Nada ni nadie
Junio 25, 2008
Señores se acerca mi fin, antes de terminar mi temporada os dejo con otra propuesta literaria, sois mis jueces (a mi esta vez se me antoja un poco flojo…).
Y dice así (ahá ahá!):
“¡No dejéis de hablarme! Aunque parezca que no os presto atención y vuestras historias carezcan de valor para mí, no dejéis de contar conmigo, por favor ¡no me dejéis solo!
Resulta irónico, yo, que tanto alardeaba de mi austeridad y mi soledad, yo, que siempre me supe independiente y me sentía orgulloso por ello, yo, que temía acabar dependiendo de ti, ahora no puedo vivir sin la gente a la que antes evitaba.
Aun no puedo comprender lo que ha sucedido, como fue todo. Siempre me sentí con fuerzas para enfrentarme a cualquier problema, incluso tuve lástima por ti preocupándome de tu desgracia, creyendo que el mismo halo negro que te cubriría no llegaría a alcanzarme.
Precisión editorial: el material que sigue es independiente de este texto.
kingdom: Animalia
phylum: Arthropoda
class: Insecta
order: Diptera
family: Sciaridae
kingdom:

Tal vez fuese que siempre lo tuve por imposible, tal era el sentimiento que tenía por ti que no pensé que pudiera sufrir así.
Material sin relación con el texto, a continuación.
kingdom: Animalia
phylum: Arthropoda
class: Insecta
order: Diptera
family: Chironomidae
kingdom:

No se, ¿qué fue lo que pasó? se desvirtuaron las caricias, se descuidaron los momentos, tal vez me descuidé y no supe pedir perdón… pensándolo… quizás… acordándome… recordándote… ¡oh Dios, otra vez no!¡ya esta aquí! ¿lo veis? No me deja descansar, esta siempre a la sombra esperando para torturarme, ¡cuando nadie mira! y yo soy incapaz de enfrentarme a él. Cuando viene no lo hace solo, la brisa huele a pasado, y el eco de su voz es de felicidad, su reloj funciona al revés, y todo lo que me muestra cada segundo se aleja más de mí. Su pasatiempo favorito son los acertijos, yo los odio, comienza cada frase, cada diálogo, con un “¿Qué hubiera pasado si…?”
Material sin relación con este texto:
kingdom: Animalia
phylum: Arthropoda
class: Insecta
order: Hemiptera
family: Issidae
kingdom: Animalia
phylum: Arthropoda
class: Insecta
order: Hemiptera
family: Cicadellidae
Y yo grito y me retuerzo de dolor, porque no puedo aguantarle, ¡no puedo aguantarme! Ocurre cada vez que me quedo solo, cada vez que oigo el silencio a mi alrededor se que es él quien lo produce, se que ya viene, y cuando por las noches se me encoge el corazón se que ya no tengo escapatoria, y esa noche Soledad es mi amante, y como no se llorar, dibujo lágrimas en la ventana para ocultar el nombre que escribo al levantarme: el tuyo.
Pero se que es tan cobarde como yo, solo se atreve a avasallarme en soledad, cuando no tengo modo alguno de defenderme. Cuando estoy con vosotros solo oigo una voz que me dice “Nunca más, no lo vuelvas a hacer.” Y yo asiento, es verdad, no lo volveré a hacer, no quiero volver a tener recuerdos, me encerraré dentro de mi, y cuando no pueda, recurriré a vosotros, amigos odiados, mi panacea, pero nunca, nunca más volveré a hacerlo, no quiero volver a amar a nadie más.”
Como decían las Vixen, sólo un tonto cree que es mejor haber amado y perdido que no haber amado nunca.
Delicioso ejercicio.
Daemonicus Imprimatur.
Jaja, eres genial, siempre tienes una cita o dicho apropiado!